Please list every line below that contains the word "pose".

## Given data
------

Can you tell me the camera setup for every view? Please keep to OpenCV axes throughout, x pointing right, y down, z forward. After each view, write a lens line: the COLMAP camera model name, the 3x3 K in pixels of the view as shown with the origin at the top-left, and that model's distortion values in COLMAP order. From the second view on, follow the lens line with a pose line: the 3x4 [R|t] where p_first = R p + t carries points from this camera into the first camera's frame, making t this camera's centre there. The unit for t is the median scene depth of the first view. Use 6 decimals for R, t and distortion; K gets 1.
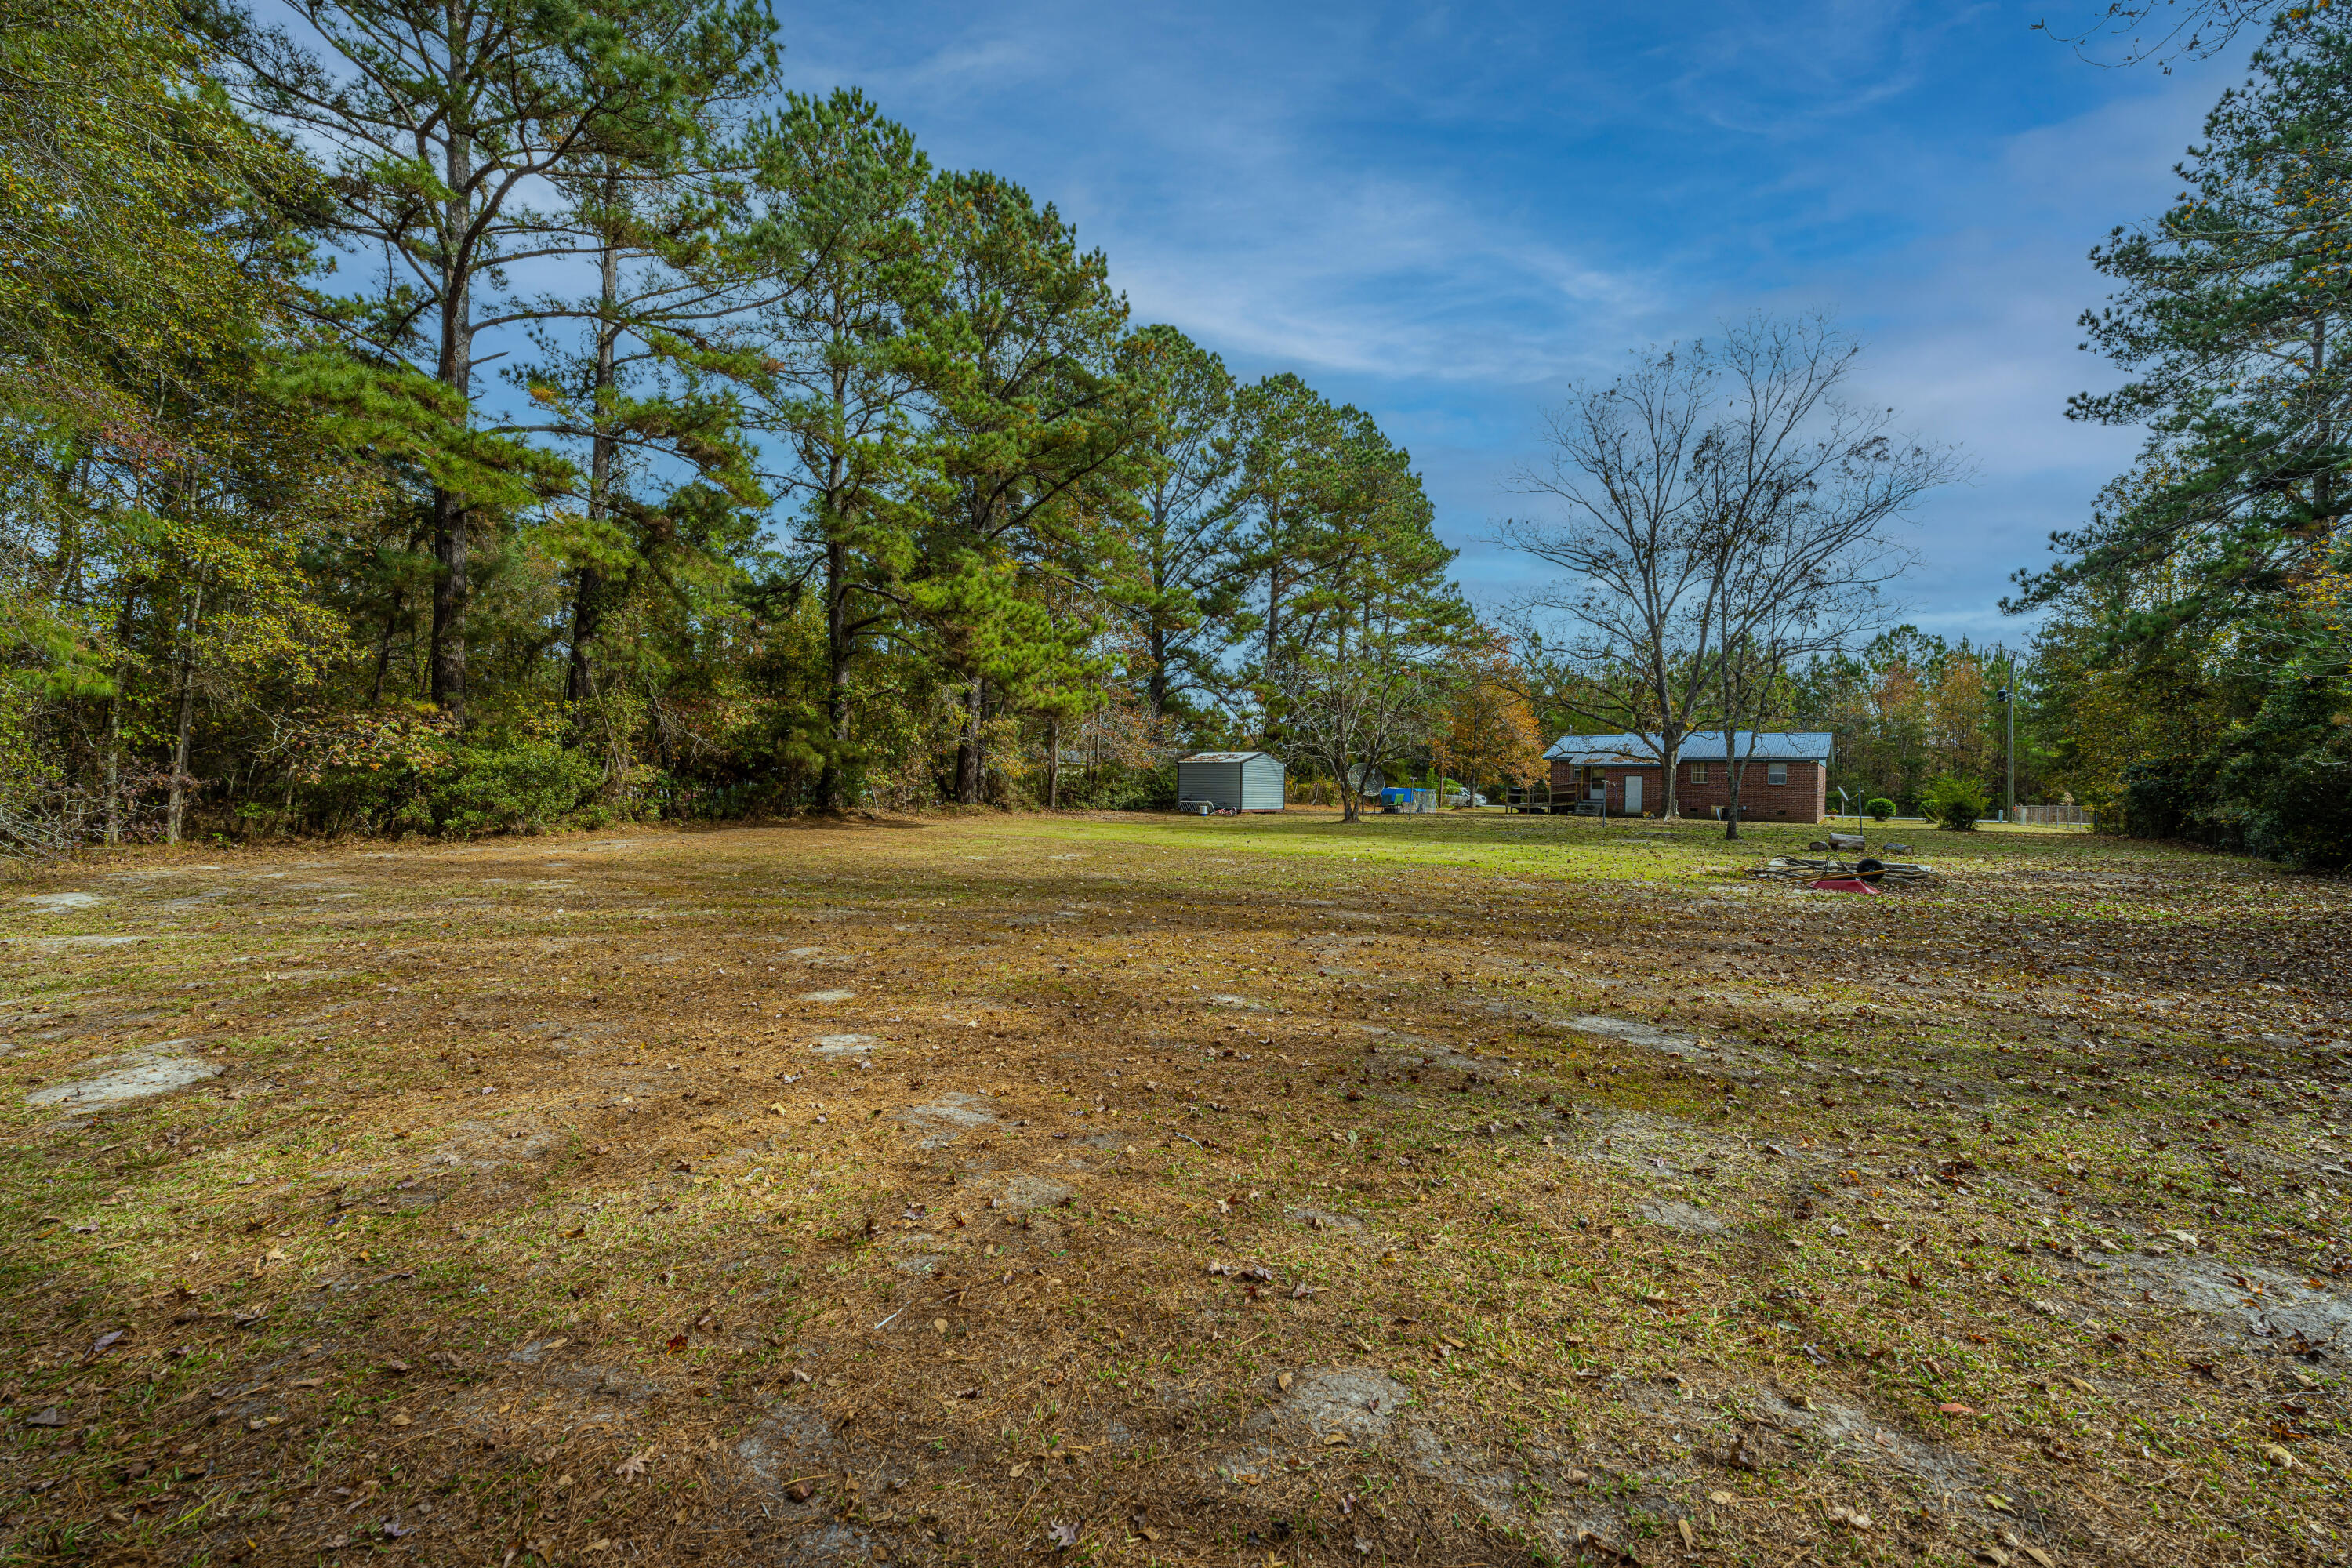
lens RADIAL K [[975.2, 0, 1181.4], [0, 975.2, 766.7], [0, 0, 1]] dist [-0.001367, -0.000057]
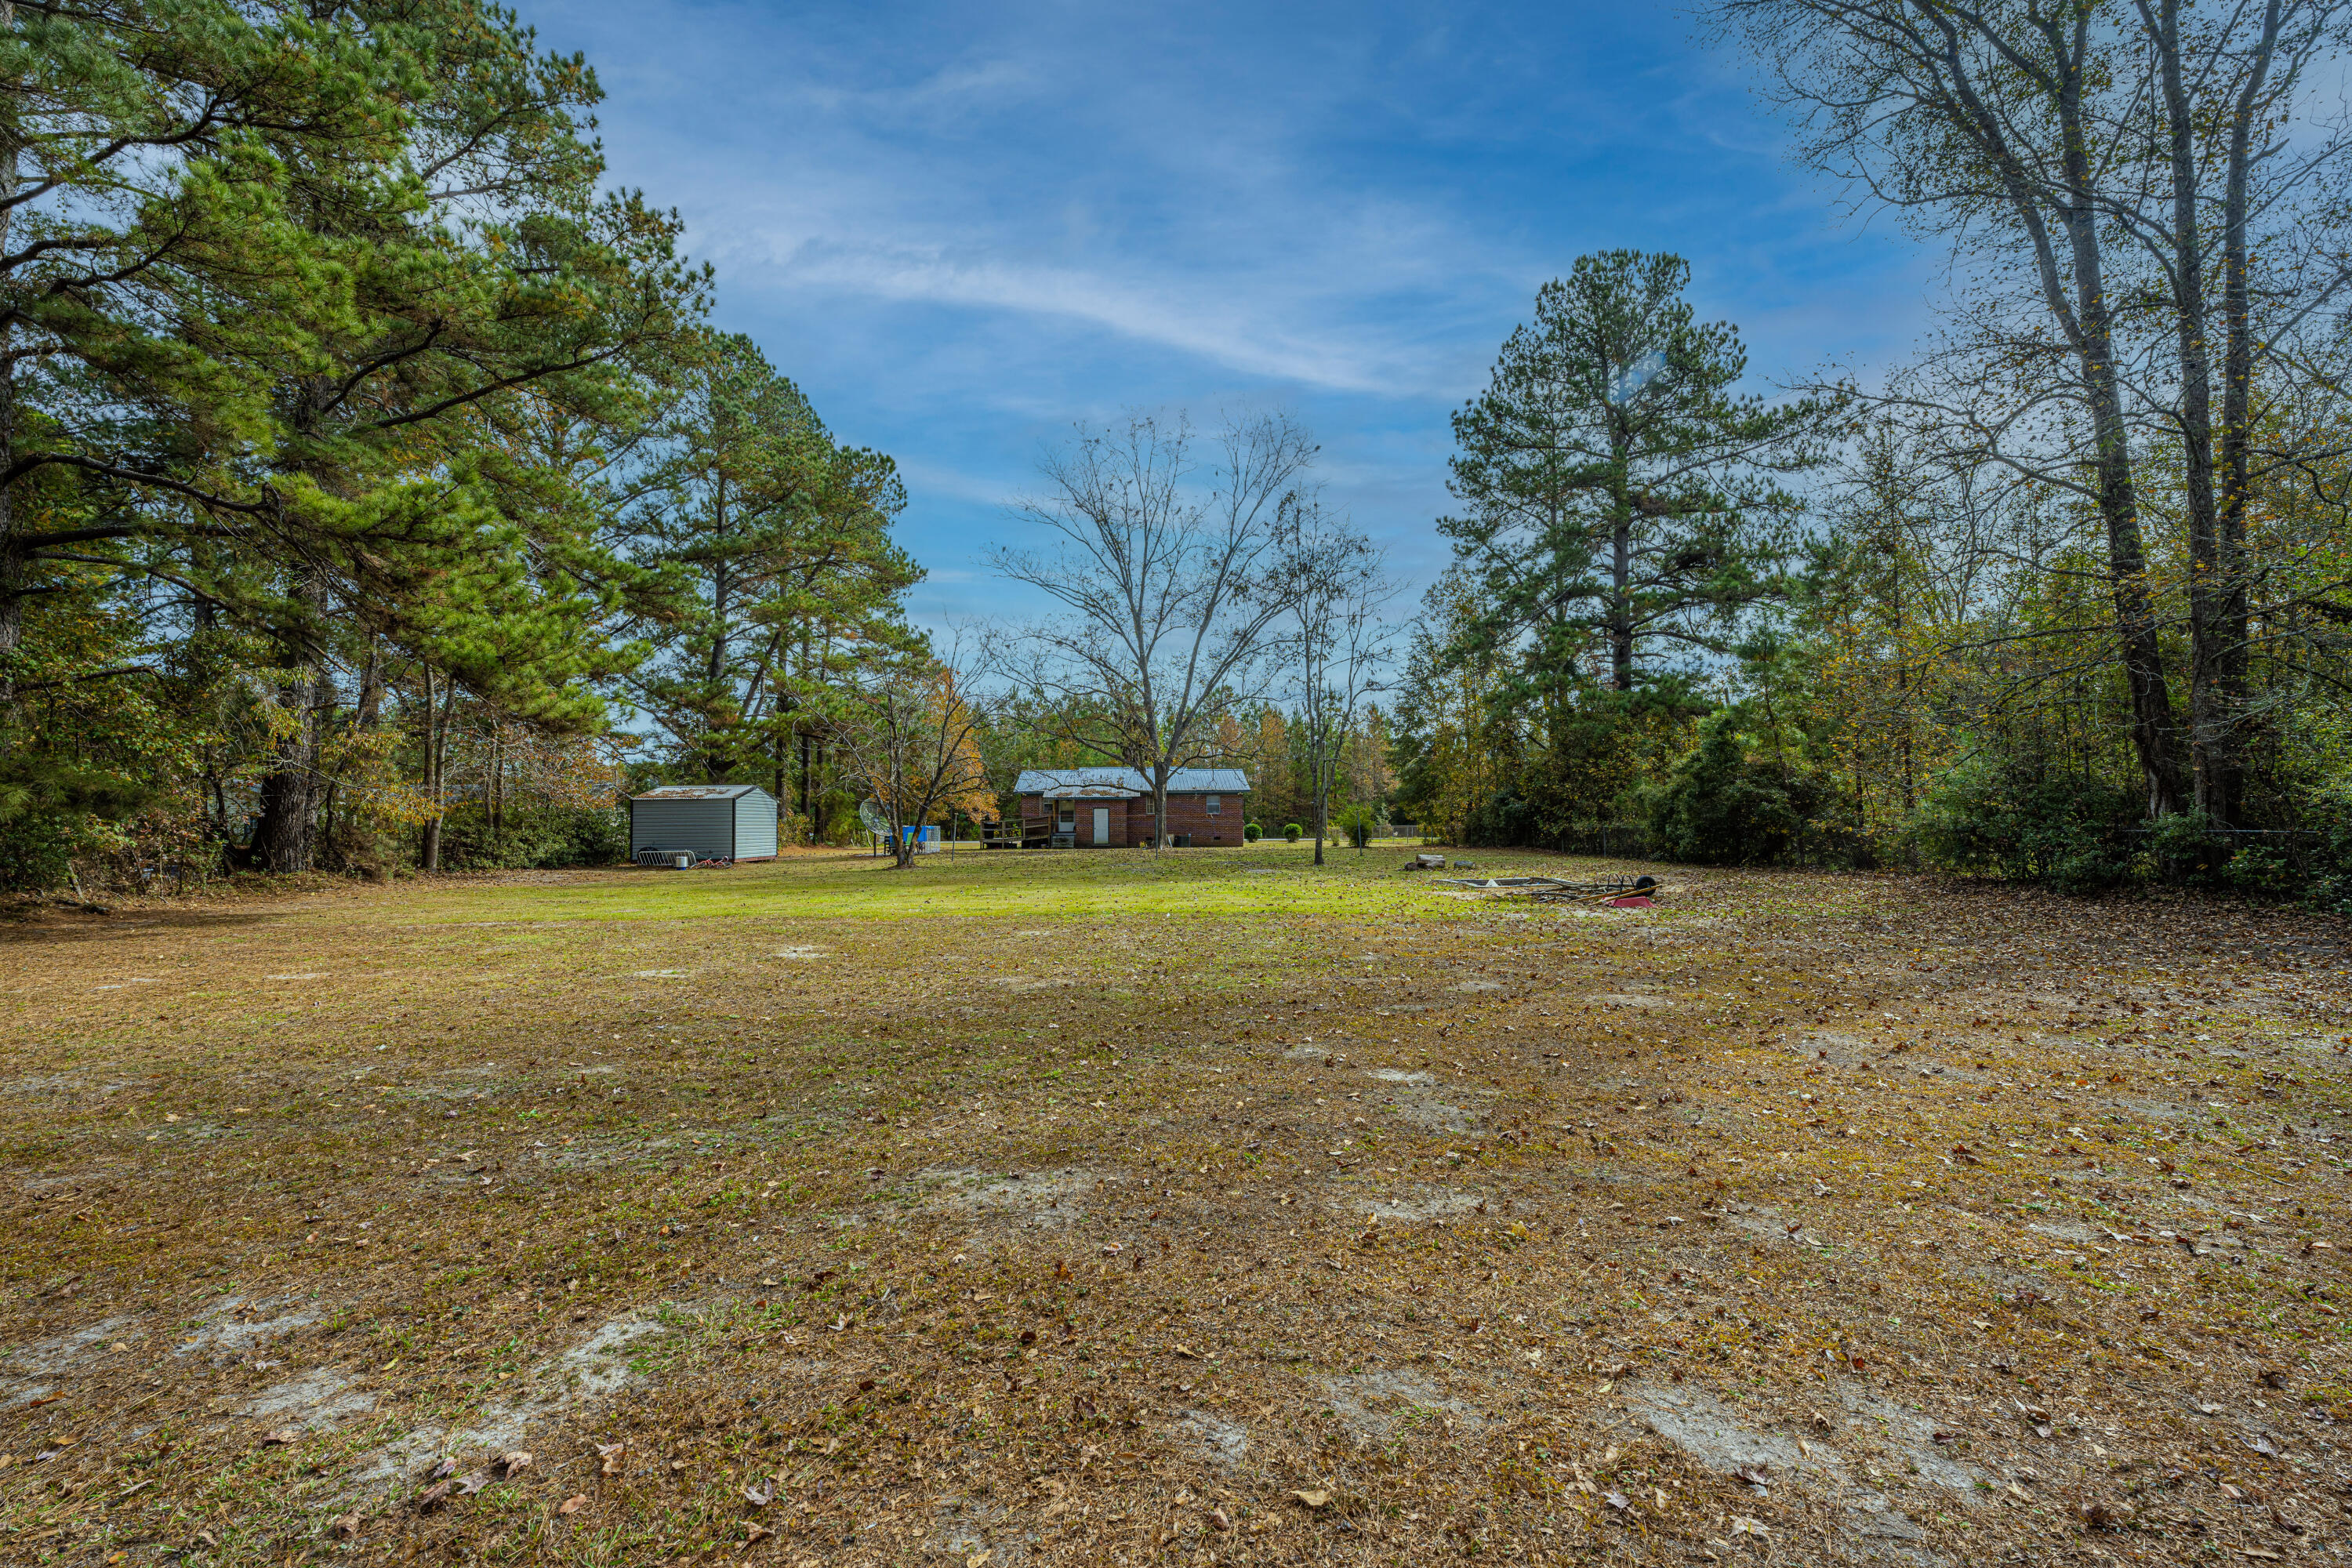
lens RADIAL K [[975.2, 0, 1181.4], [0, 975.2, 766.7], [0, 0, 1]] dist [-0.001367, -0.000057]
pose [[0.776892, 0.010635, 0.629544, -0.135958], [0.011833, 0.999434, -0.031486, -0.001290], [-0.629523, 0.031911, 0.776327, 0.139803]]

------

## Exercise output
Can you tell me the camera setup for every view? Please keep to OpenCV axes throughout, x pointing right, y down, z forward. After each view, write a lens line: the COLMAP camera model name, the 3x3 K in pixels of the view as shown with the origin at the top-left, and that model's distortion values in COLMAP order. From the second view on, follow the lens line with a pose line: the 3x4 [R|t] where p_first = R p + t carries points from this camera into the first camera's frame, making t this camera's centre there. The unit for t is the median scene depth of the first view. Use 6 decimals for R, t and distortion; K gets 1.
pose [[0.776892, 0.010635, 0.629544, -0.135958], [0.011833, 0.999434, -0.031486, -0.001290], [-0.629523, 0.031911, 0.776327, 0.139803]]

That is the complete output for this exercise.